The function returns a pointer. Points to a logically contiguous piece of memory. It is at least size. When an error occurs. The function returns NULL.

The function may sleep, so it cannot be called from the context of the interrupt. It is also not possible to make calls from other blocks of different meanings.

Release via Vfree () function

void Vfree (const void *ADDR)

Slab Layer

To facilitate the frequent allocation and recycling of data, the Linux kernel provides the slab layer (the so-called slab allocator). The slab allocator plays the role of the common data structure caching layer.

The slab layer divides different objects into fast caches. Each of these fast cache groups holds different types of data structure objects. For example, a fast cache is used to hold process descriptive descriptors, and a quick cache is used to hold the I node.

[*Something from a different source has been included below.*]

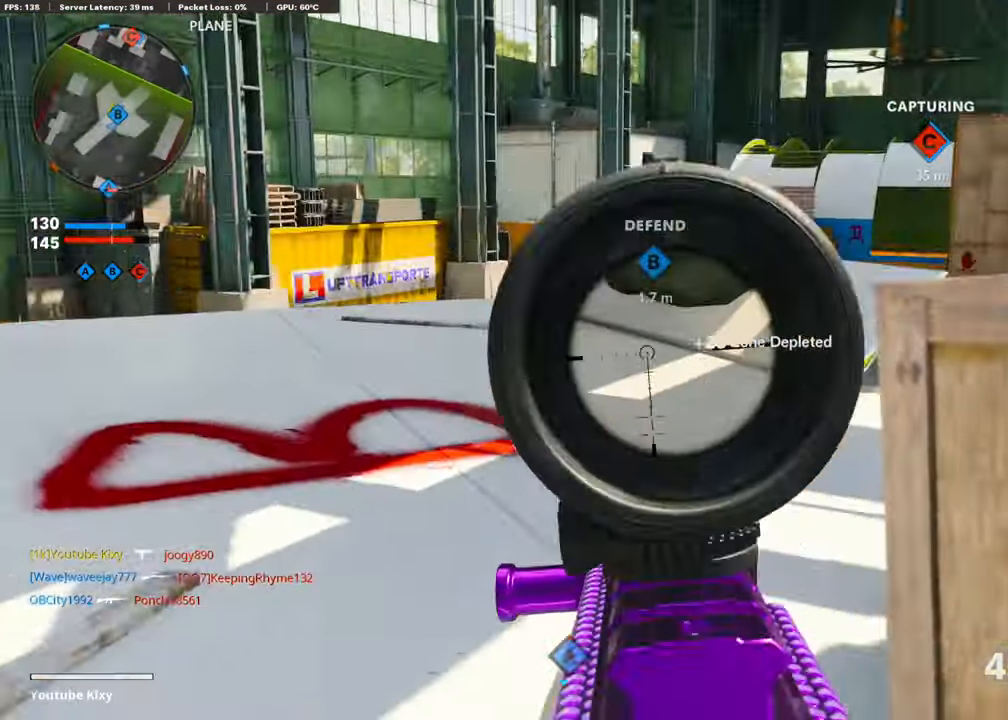
{"buttons": [], "left_stick": "down-right", "right_stick": "right", "events": [[300, "L3", "down"], [333, "right_stick", "right"], [350, "L3", "up"], [350, "left_stick", "right"], [400, "left_stick", "down-right"]]}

These fast caches are also classified as slab. Slab consists of one or more physically contiguous pages. Under normal circumstances, slab is made up of only one page. Each fast cache can consist of multiple slab.

Each slab includes a number of object members. The object here refers to the data structure that is being cached. Each slab is in one of three states: full, partially full, or empty. When a certain part of the kernel needs an object. will be assigned by the slab, the first consideration is partially full of slab. Assuming that there is no partial full slab, the slab allocation is empty, assuming there is no empty slab. The kernel needs to request the page to allocate the fast cache again. The description describes the relationship between fast caches, slab, and objects. From http://www.cnblogs.com/wang_yb/archive/2013/05/23/3095907.html

Whole Slab the principles of the layer are as follows:

1. ability to create fast caches of various objects in memory ( for example, process description Description related structure task_struct Fast Cache )

2. Fast caching of common objects in addition to fast caches for specific objects

3. include multiple slab in each fast cache . Slab objects for managing the cache

4.slab contains multiple cached objects, physically consisting of one page or more contiguous pages

Each fast cache is represented by a kmem_cache_s structure. This structure consists of three linked list slabs_full. Slabs_partial and Slabs_empty. are stored inside the kmem_lists structure. These lists include all slab in the fast cache. Slab descriptive narrative structslab is used to describe each slab:

struct Slab {

struct List_head list; /* Full, partial full or empty list */

unsigned long colouroff; /* Slab shading Offset */

void *s_mem; /* The first object in the slab */

unsigned int inuse; /* Number of allocated objects */

kmem_bufctl_t Tree; /* First Spatial object (if any) */

};

interface of the Slab distributor

There are four main

Creation of a fast cache

struct kmem_cache * kmem_cache_create (constcharlongvoid (*ctor) (  void *))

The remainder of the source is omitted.